### Your assignment
The pictures do not belong in the copy. Restate all of the records word for word.

### Given records
※
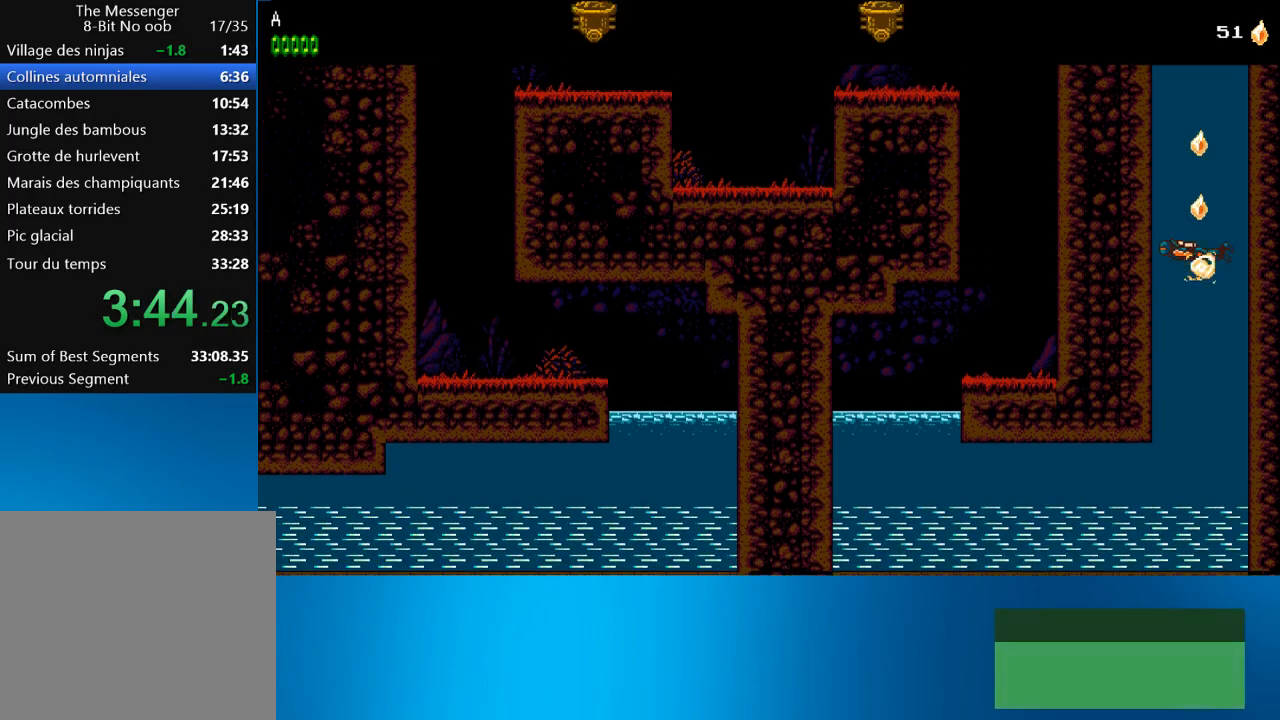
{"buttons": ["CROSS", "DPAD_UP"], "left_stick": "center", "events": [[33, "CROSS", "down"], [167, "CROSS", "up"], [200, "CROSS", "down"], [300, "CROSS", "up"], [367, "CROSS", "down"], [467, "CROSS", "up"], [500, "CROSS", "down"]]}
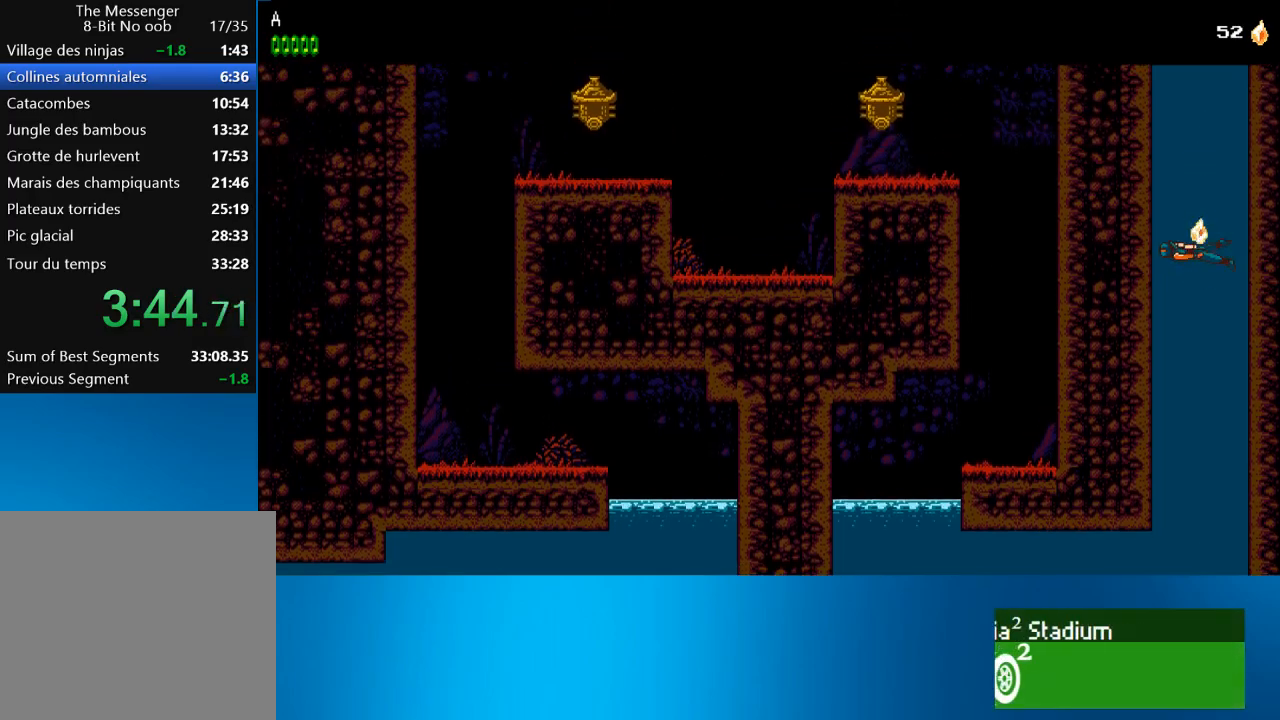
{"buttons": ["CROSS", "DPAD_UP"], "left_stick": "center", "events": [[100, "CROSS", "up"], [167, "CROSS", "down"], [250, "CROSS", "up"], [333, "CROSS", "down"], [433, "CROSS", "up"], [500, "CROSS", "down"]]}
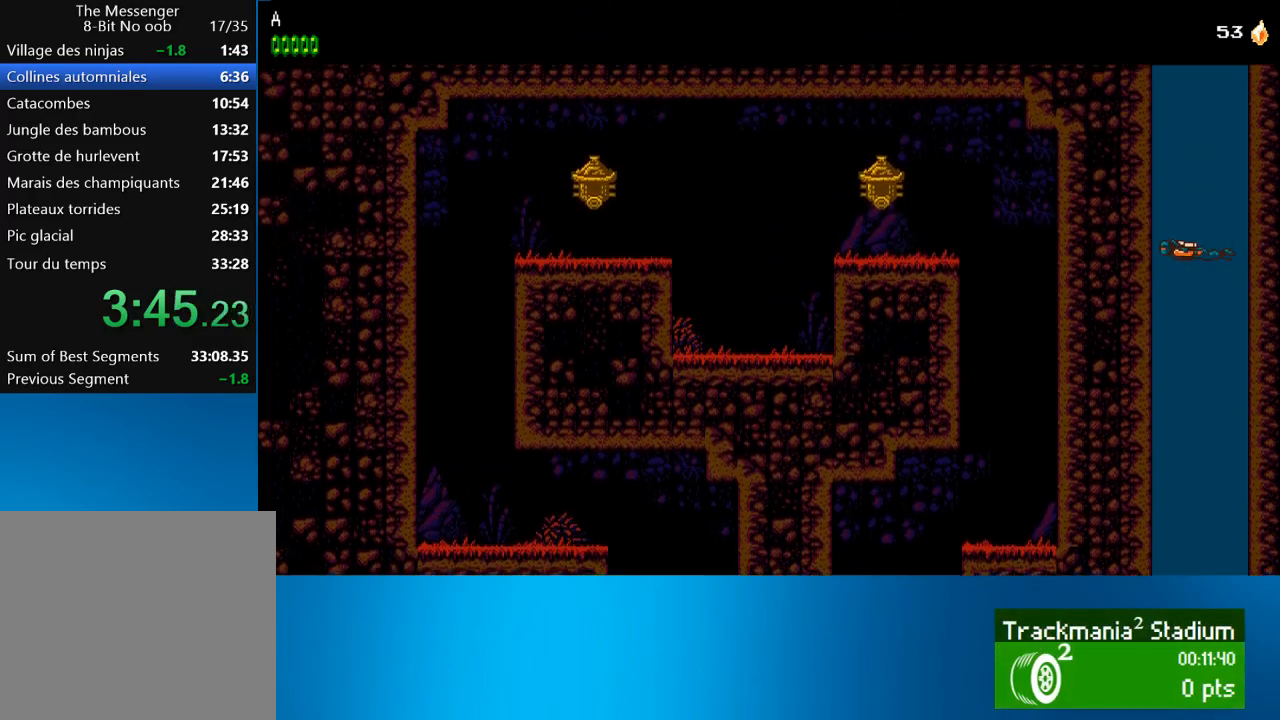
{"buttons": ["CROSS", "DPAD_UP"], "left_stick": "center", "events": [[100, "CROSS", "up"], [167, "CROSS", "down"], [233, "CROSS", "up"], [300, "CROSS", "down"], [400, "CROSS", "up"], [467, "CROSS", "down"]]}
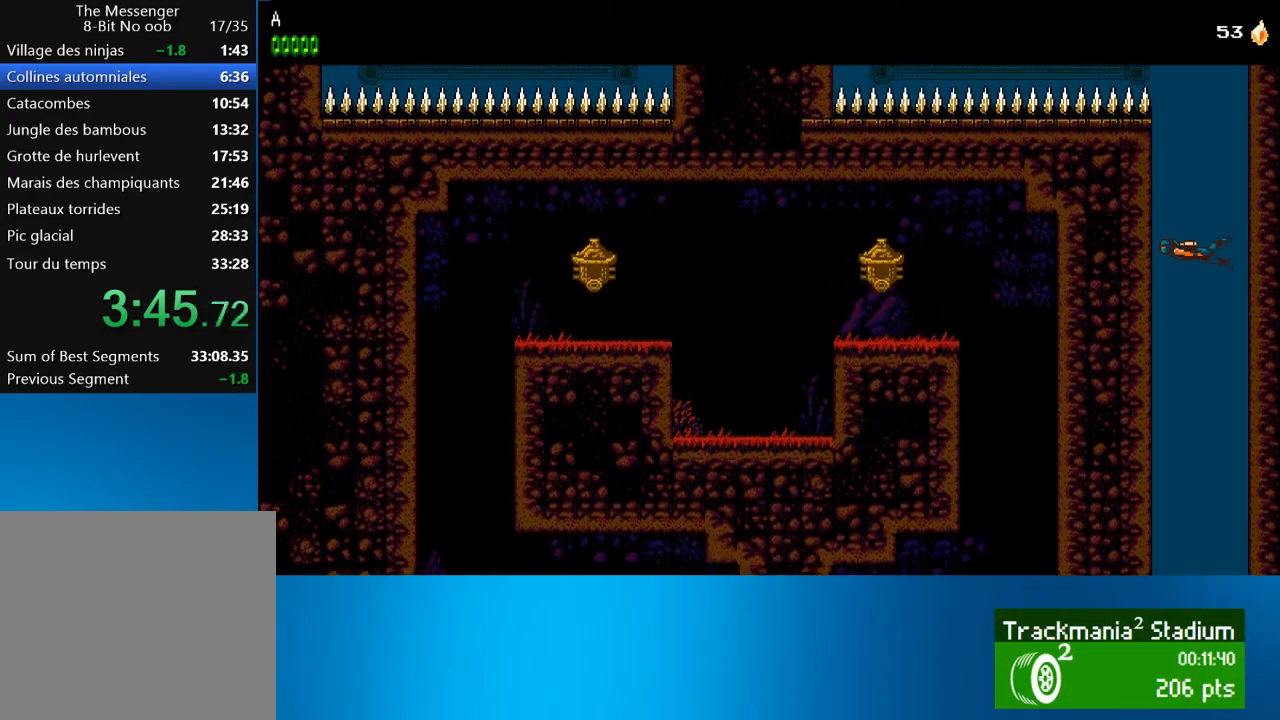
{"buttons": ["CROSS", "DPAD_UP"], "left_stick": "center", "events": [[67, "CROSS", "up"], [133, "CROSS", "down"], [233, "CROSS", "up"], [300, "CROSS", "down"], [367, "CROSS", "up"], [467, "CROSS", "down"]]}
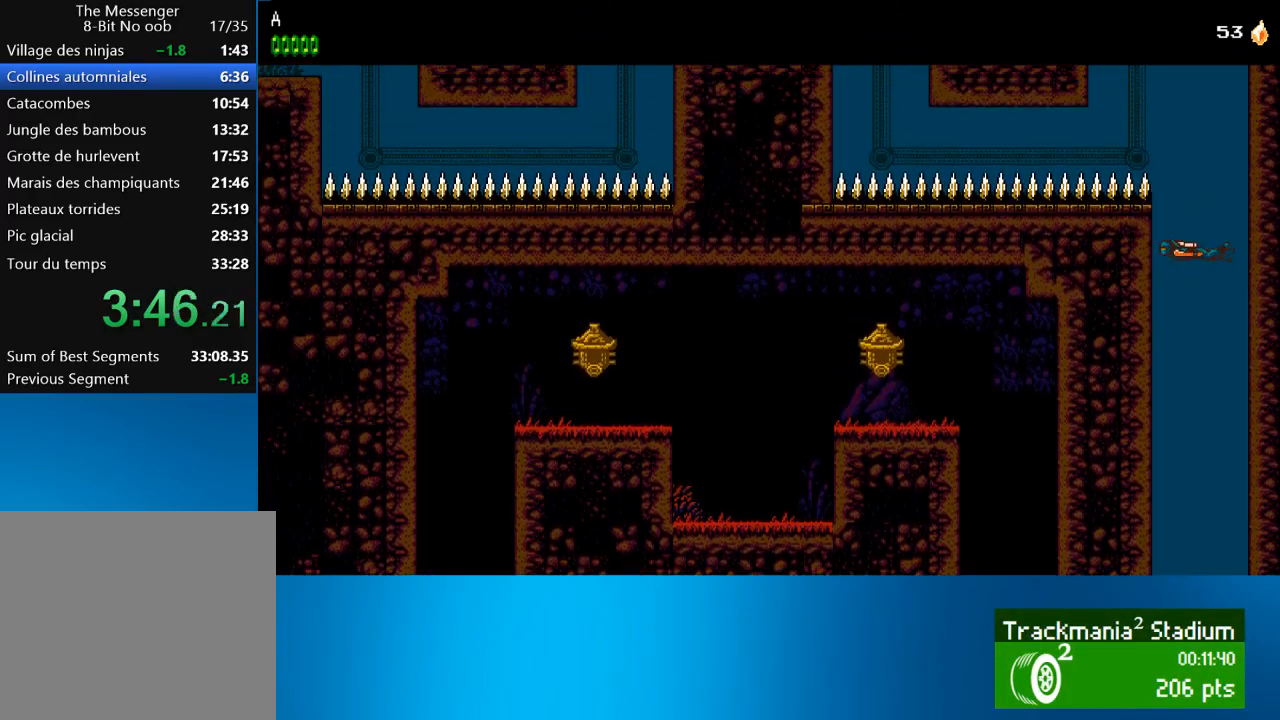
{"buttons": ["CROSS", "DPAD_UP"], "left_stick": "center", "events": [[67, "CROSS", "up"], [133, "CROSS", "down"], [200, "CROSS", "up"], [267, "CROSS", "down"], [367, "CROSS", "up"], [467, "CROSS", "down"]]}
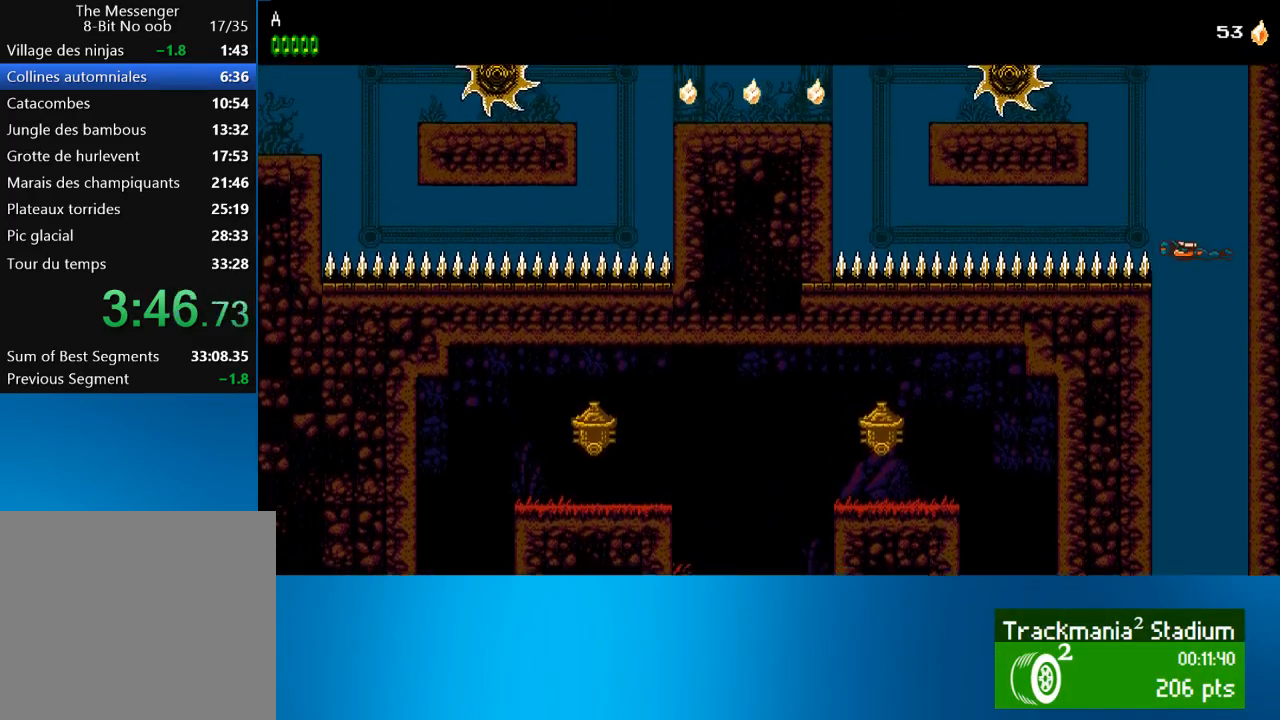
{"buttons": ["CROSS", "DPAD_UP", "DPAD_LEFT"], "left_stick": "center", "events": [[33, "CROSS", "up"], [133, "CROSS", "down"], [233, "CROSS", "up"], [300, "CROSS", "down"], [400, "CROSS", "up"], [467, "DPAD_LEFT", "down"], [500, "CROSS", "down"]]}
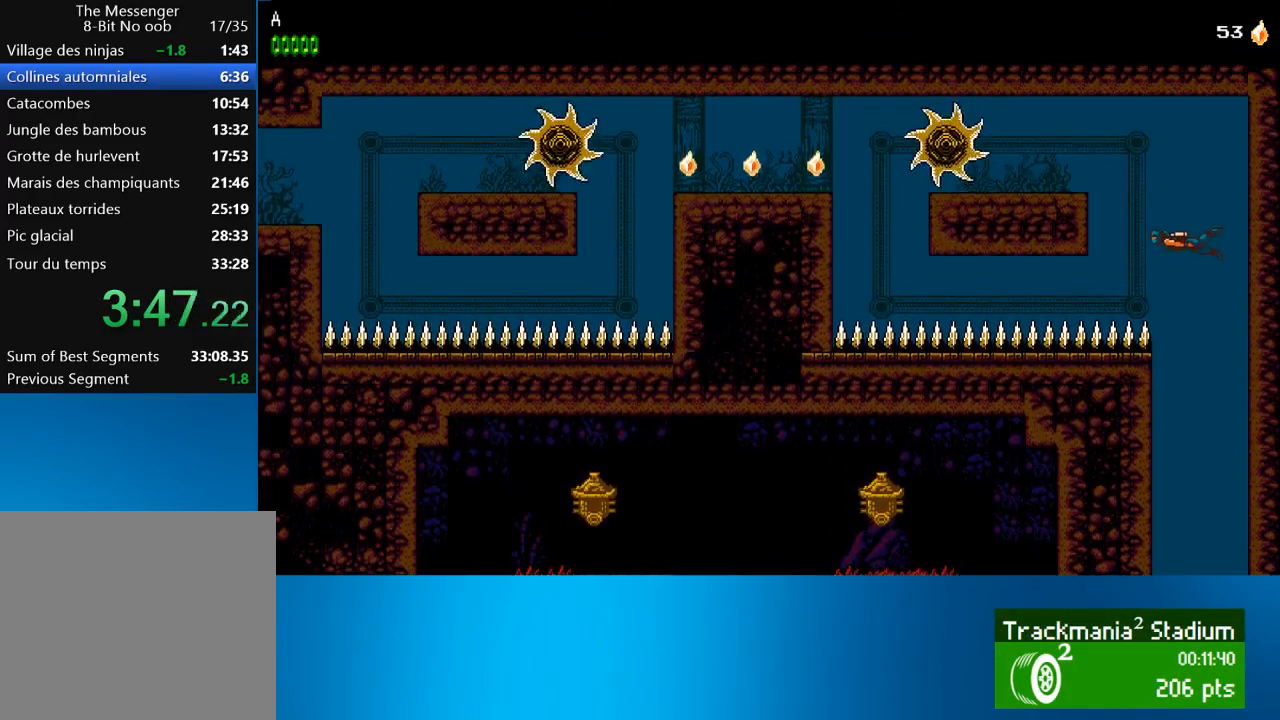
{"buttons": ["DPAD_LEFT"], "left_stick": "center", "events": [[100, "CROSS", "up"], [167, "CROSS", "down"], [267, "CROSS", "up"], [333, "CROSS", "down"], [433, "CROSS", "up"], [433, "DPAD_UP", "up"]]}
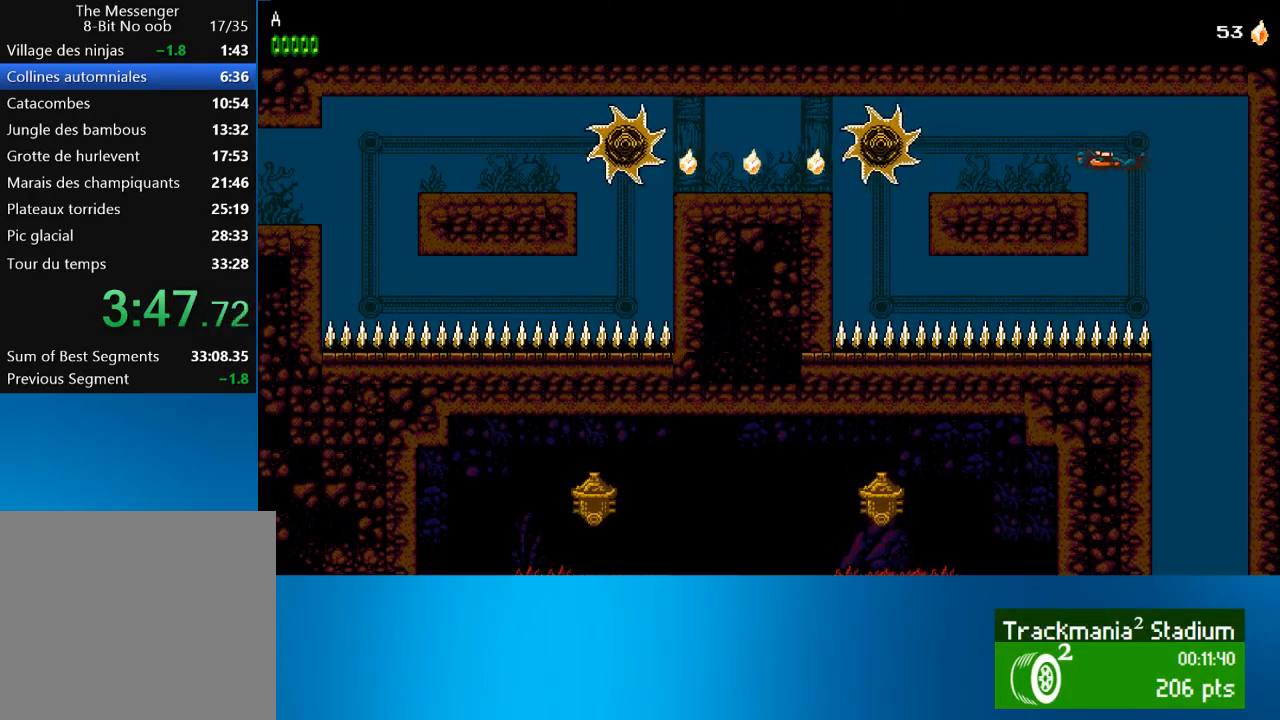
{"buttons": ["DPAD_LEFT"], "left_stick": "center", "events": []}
※
### Answer
{"buttons": ["CROSS", "DPAD_UP"], "left_stick": "center", "events": [[33, "CROSS", "down"], [167, "CROSS", "up"], [200, "CROSS", "down"], [300, "CROSS", "up"], [367, "CROSS", "down"], [467, "CROSS", "up"], [500, "CROSS", "down"]]}
{"buttons": ["CROSS", "DPAD_UP"], "left_stick": "center", "events": [[100, "CROSS", "up"], [167, "CROSS", "down"], [250, "CROSS", "up"], [333, "CROSS", "down"], [433, "CROSS", "up"], [500, "CROSS", "down"]]}
{"buttons": ["CROSS", "DPAD_UP"], "left_stick": "center", "events": [[100, "CROSS", "up"], [167, "CROSS", "down"], [233, "CROSS", "up"], [300, "CROSS", "down"], [400, "CROSS", "up"], [467, "CROSS", "down"]]}
{"buttons": ["CROSS", "DPAD_UP"], "left_stick": "center", "events": [[67, "CROSS", "up"], [133, "CROSS", "down"], [233, "CROSS", "up"], [300, "CROSS", "down"], [367, "CROSS", "up"], [467, "CROSS", "down"]]}
{"buttons": ["CROSS", "DPAD_UP"], "left_stick": "center", "events": [[67, "CROSS", "up"], [133, "CROSS", "down"], [200, "CROSS", "up"], [267, "CROSS", "down"], [367, "CROSS", "up"], [467, "CROSS", "down"]]}
{"buttons": ["CROSS", "DPAD_UP", "DPAD_LEFT"], "left_stick": "center", "events": [[33, "CROSS", "up"], [133, "CROSS", "down"], [233, "CROSS", "up"], [300, "CROSS", "down"], [400, "CROSS", "up"], [467, "DPAD_LEFT", "down"], [500, "CROSS", "down"]]}
{"buttons": ["DPAD_LEFT"], "left_stick": "center", "events": [[100, "CROSS", "up"], [167, "CROSS", "down"], [267, "CROSS", "up"], [333, "CROSS", "down"], [433, "CROSS", "up"], [433, "DPAD_UP", "up"]]}
{"buttons": ["DPAD_LEFT"], "left_stick": "center", "events": []}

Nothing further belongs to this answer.